# systemaattinen vs. järjestelmällinen, etc.



## Gavril

I have a question about the following sentence:
_
Yllätys on iloinen: käsissämme on tutkimus, jossa vaikeana ja kaoottisena pidet-_ _tyä aihetta on lähestytty systemaattisesti ja eksaktein metodein._

Would the meaning of the sentence change if one replaced the underlined words with “järjestelmällisesti ja tarkoin menetelmin”? (And “kaootisena” with “sekasorrollisena”?)

Kiitos


----------



## Grumpy Old Man

There would be no change in meaning. My ear would prefer _sekasortoisena_ to _sekasorrollisena_, though. _Pidettyä_ shouldn't be hyphenated, but I think you already knew that, didn't you?

GOM


----------



## sakvaka

Grumpy Old Man said:


> There would be no change in meaning.
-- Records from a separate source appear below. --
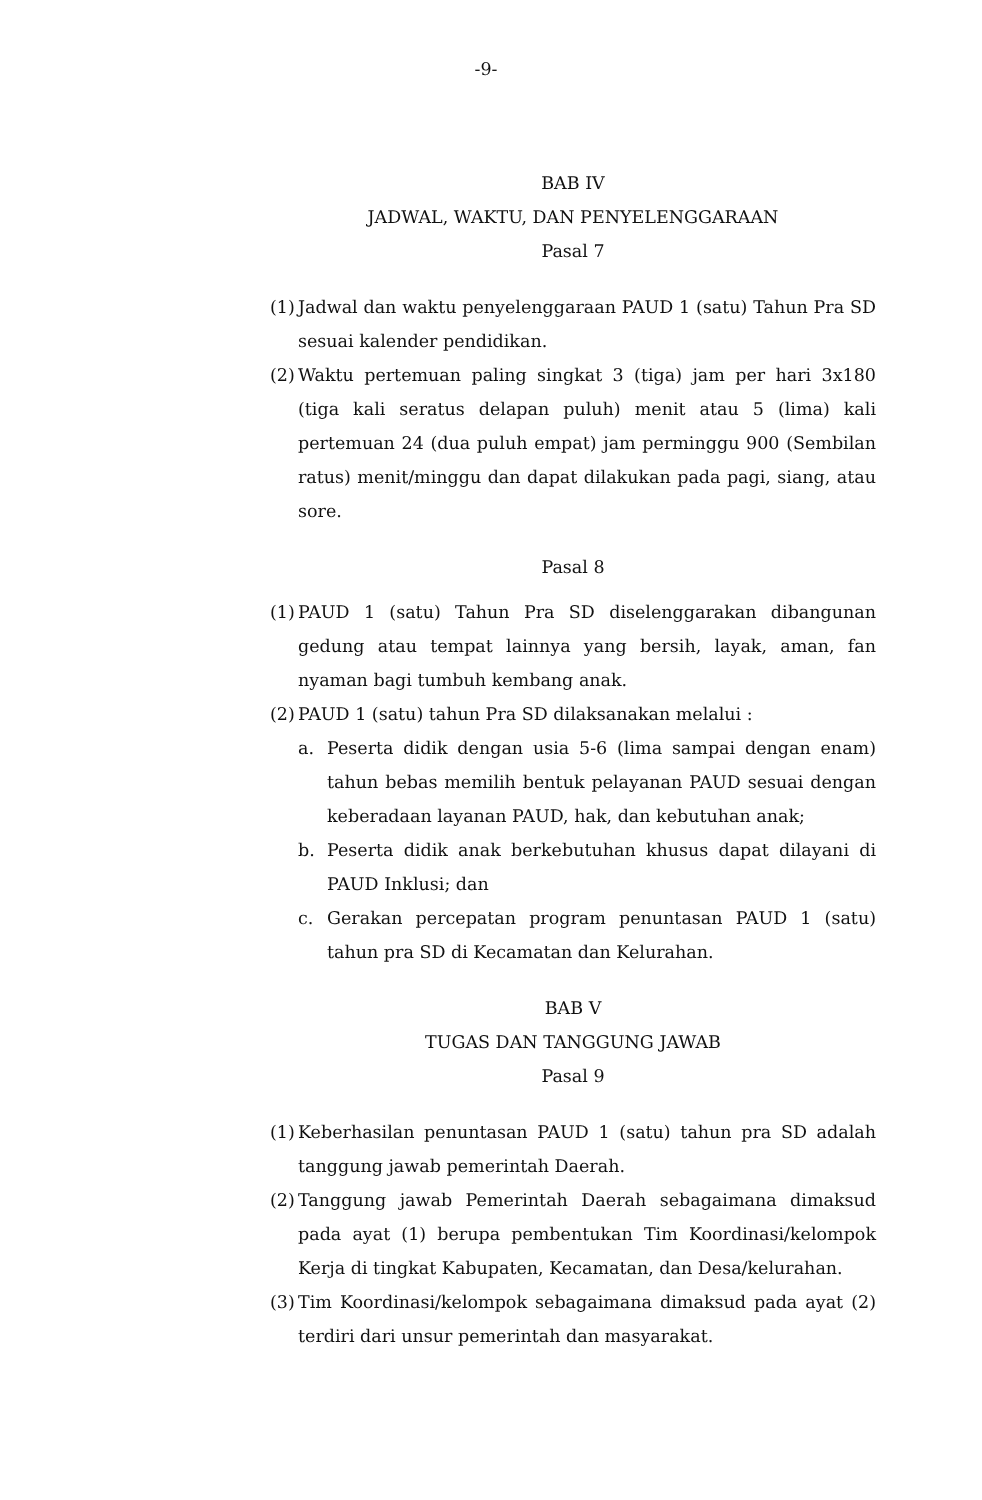-9-
BAB IV
JADWAL, WAKTU, DAN PENYELENGGARAAN
Pasal 7
(1)
Jadwal dan waktu penyelenggaraan PAUD 1 (satu) Tahun Pra SD sesuai kalender pendidikan.
(2)
Waktu pertemuan paling singkat 3 (tiga) jam per hari 3x180 (tiga kali seratus delapan puluh) menit atau 5 (lima) kali pertemuan 24 (dua puluh empat) jam perminggu 900 (Sembilan ratus) menit/minggu dan dapat dilakukan pada pagi, siang, atau sore.
Pasal 8
(1)
PAUD 1 (satu) Tahun Pra SD diselenggarakan dibangunan gedung atau tempat lainnya yang bersih, layak, aman, fan nyaman bagi tumbuh kembang anak.
(2)
PAUD 1 (satu) tahun Pra SD dilaksanakan melalui :
a. Peserta didik dengan usia 5-6 (lima sampai dengan enam) tahun bebas memilih bentuk pelayanan PAUD sesuai dengan keberadaan layanan PAUD, hak, dan kebutuhan anak;
b. Peserta didik anak berkebutuhan khusus dapat dilayani di PAUD Inklusi; dan
c. Gerakan percepatan program penuntasan PAUD 1 (satu) tahun pra SD di Kecamatan dan Kelurahan.
BAB V
TUGAS DAN TANGGUNG JAWAB
Pasal 9
(1)
Keberhasilan penuntasan PAUD 1 (satu) tahun pra SD adalah tanggung jawab pemerintah Daerah.
(2)
Tanggung jawab Pemerintah Daerah sebagaimana dimaksud pada ayat (1) berupa pembentukan Tim Koordinasi/kelompok Kerja di tingkat Kabupaten, Kecamatan, dan Desa/kelurahan.
(3)
Tim Koordinasi/kelompok sebagaimana dimaksud pada ayat (2) terdiri dari unsur pemerintah dan masyarakat.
My ear would prefer _sekasortoisena_ to _sekasorrollisena  so would mine!_, though. _Pidettyä_ shouldn't be hyphenated, but I think you already knew that, didn't you?
> 
> GOM



I agree with GOM. I believe that in the original article, there has been a line break within the word _pidettyä_.


----------



## Gavril

sakvaka said:


> I agree with GOM. I believe that in the original article, there has been a line break within the word _pidettyä_.



Correct, I forgot to fix it.


----------